---------- RECORDS PROVIDED
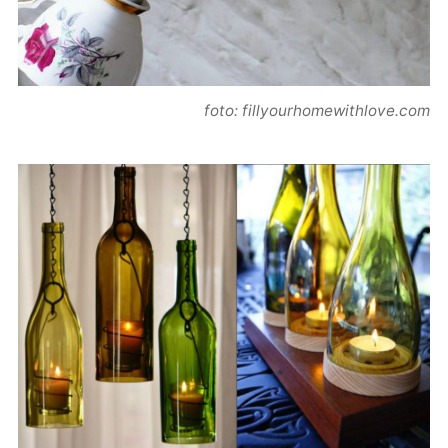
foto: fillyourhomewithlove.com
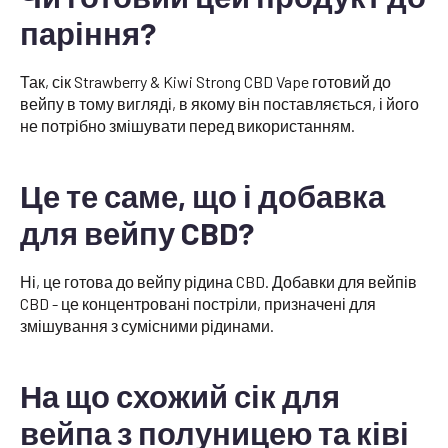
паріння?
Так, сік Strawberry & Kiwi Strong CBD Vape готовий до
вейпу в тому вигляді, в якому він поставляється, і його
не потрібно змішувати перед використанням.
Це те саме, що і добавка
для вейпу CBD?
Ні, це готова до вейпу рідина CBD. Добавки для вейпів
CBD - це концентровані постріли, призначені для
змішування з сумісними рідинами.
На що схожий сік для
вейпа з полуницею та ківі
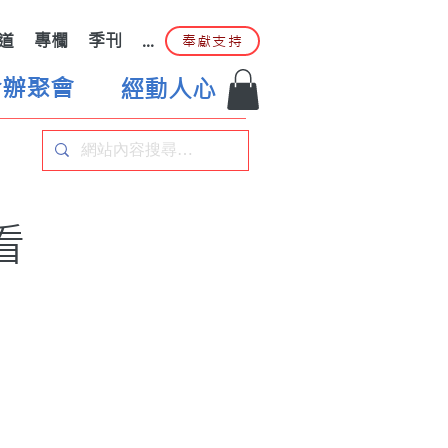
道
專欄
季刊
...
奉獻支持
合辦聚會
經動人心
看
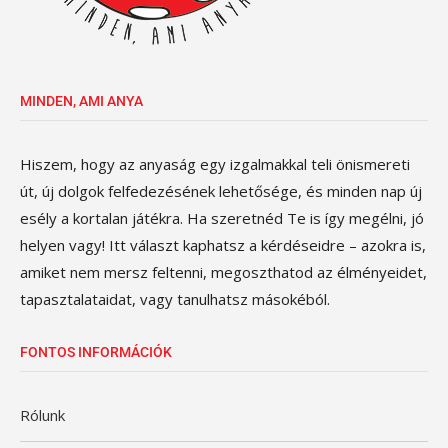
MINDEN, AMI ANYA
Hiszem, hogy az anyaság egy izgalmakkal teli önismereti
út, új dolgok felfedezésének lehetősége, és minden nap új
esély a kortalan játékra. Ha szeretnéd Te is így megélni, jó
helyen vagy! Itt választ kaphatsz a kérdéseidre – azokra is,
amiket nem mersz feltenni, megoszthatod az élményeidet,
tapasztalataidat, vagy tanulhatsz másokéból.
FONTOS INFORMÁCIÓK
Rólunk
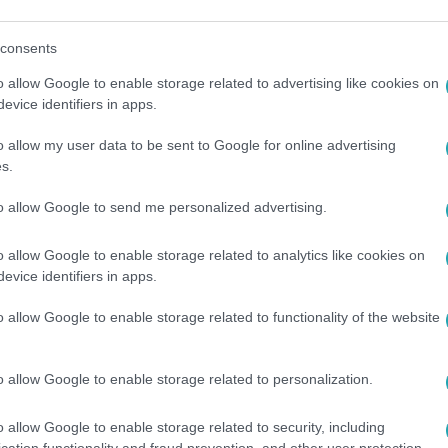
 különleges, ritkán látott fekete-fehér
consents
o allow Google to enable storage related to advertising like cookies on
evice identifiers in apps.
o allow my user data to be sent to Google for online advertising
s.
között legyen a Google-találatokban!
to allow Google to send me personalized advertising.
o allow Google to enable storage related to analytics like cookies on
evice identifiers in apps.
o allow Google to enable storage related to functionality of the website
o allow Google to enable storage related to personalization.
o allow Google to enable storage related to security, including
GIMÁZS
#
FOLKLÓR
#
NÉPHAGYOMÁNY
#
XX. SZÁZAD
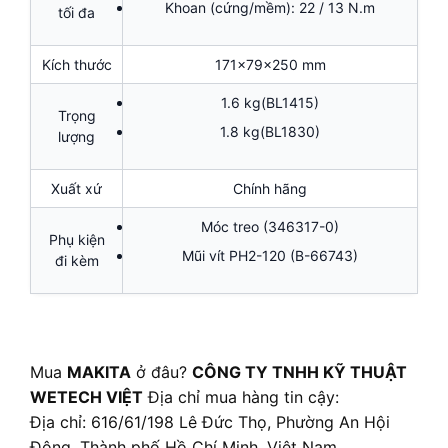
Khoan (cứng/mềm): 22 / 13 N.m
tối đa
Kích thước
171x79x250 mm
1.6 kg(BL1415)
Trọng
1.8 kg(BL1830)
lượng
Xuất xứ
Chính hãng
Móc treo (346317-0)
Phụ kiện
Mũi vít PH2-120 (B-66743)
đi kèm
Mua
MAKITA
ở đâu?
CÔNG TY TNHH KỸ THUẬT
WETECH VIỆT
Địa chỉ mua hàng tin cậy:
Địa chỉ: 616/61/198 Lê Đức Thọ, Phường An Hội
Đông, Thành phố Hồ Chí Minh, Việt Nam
--------------------
* [DESCRIPTION OF THE TASK]
Both end lines included, restate word for word the lines above from the line with "to allow Google" to the line with "o allow Google to enable storage related to personalization.", and nothing else.

* [EXERCISE SOLUTION]
to allow Google to send me personalized advertising.
o allow Google to enable storage related to analytics like cookies on
evice identifiers in apps.
o allow Google to enable storage related to functionality of the website
o allow Google to enable storage related to personalization.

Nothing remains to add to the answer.